Though the dive reflex is a remarkable physiological adaptation that has been studied and cited throughout scientific literature, there is a more serious medical syndrome potentially associated with it. The mechanism of the dive response is one of the most frequently considered reflex-etiologies related to sudden infant death syndrome (SIDS). How the dive reflex and SIDS may be connected is explained by how the reflex gets elicited. Through the nervous system stimulation of the trigeminal nerve, the overall response triggered by the dive reflex is apnea, bradycardia, and increased peripheral vascular resistance.
Several studies suggest that diving reflex hyperreactivity could potentially be the principal cause of SIDS due to its ability to trigger bradycardia and apnea. The hypothesis is that an infant sleeping in the prone position could have their face (trigeminal nerve) stimulated by the bedding and cause the child to activate the dive reflex which would cause the child to stop breathing and ultimately lead to SIDS. Presently there is no determining factor as to what potentiates SIDS, however, at this point, there is not enough current evidence to rule out the role of the diving reflex and its contribution to sudden infant death syndrome.

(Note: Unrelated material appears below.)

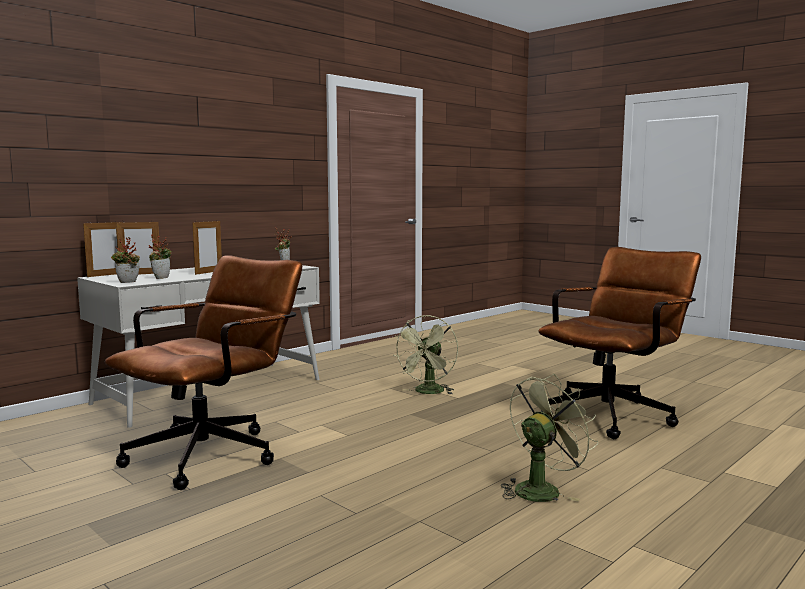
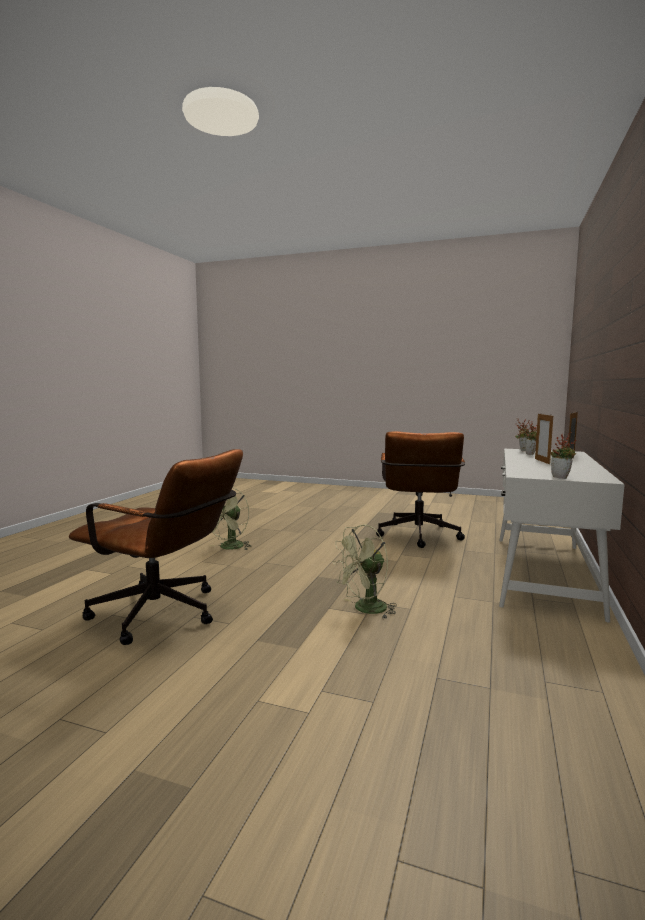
camera: 155 degrees right, 0 degrees up
picture frame [83,220,122,277] -> none
green fan [393,315,458,394] -> green fan turned 120 degrees counterclockwise [332,524,397,619]
brown office chair [538,247,701,439] -> brown office chair turned 90 degrees counterclockwise [69,449,243,645]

The dive reflex can be used to manage and treat paroxysmal supraventricular tachycardia (PSVT). Though the therapeutic benefit of this reflex has been a known fact since the early 1970s, it is now starting to be used in prehospital settings, offering a simple management option for individuals with regular narrow complex tachyarrhythmias. When triggering the dive reflex in humans with cold water facial immersion, the primary result is a reflex bradycardia response. The resultant bradycardia and a related increase in myocardial refractoriness is useful as a non-invasive maneuver for the cessation of PSVT. Although complete facial immersion in cold water is difficult in a clinical setting the effects of the dive reflex are reproducible by a variety of techniques, the most common being the use of a cold stimulus applied to the subject’s face. There have been several studies conducted exploring the effectiveness of different techniques and variables in triggering the dive response in a clinical setting. However, at this time there is no widely accepted standardized technique proven to be most effective. Based on current research, initiating the dive reflex is shown to be a quick, simple, and non-invasive clinical maneuver that is effective in eliciting increased vagal tone which induces bradycardia and results in the termination of paroxysmal supraventricular tachycardia.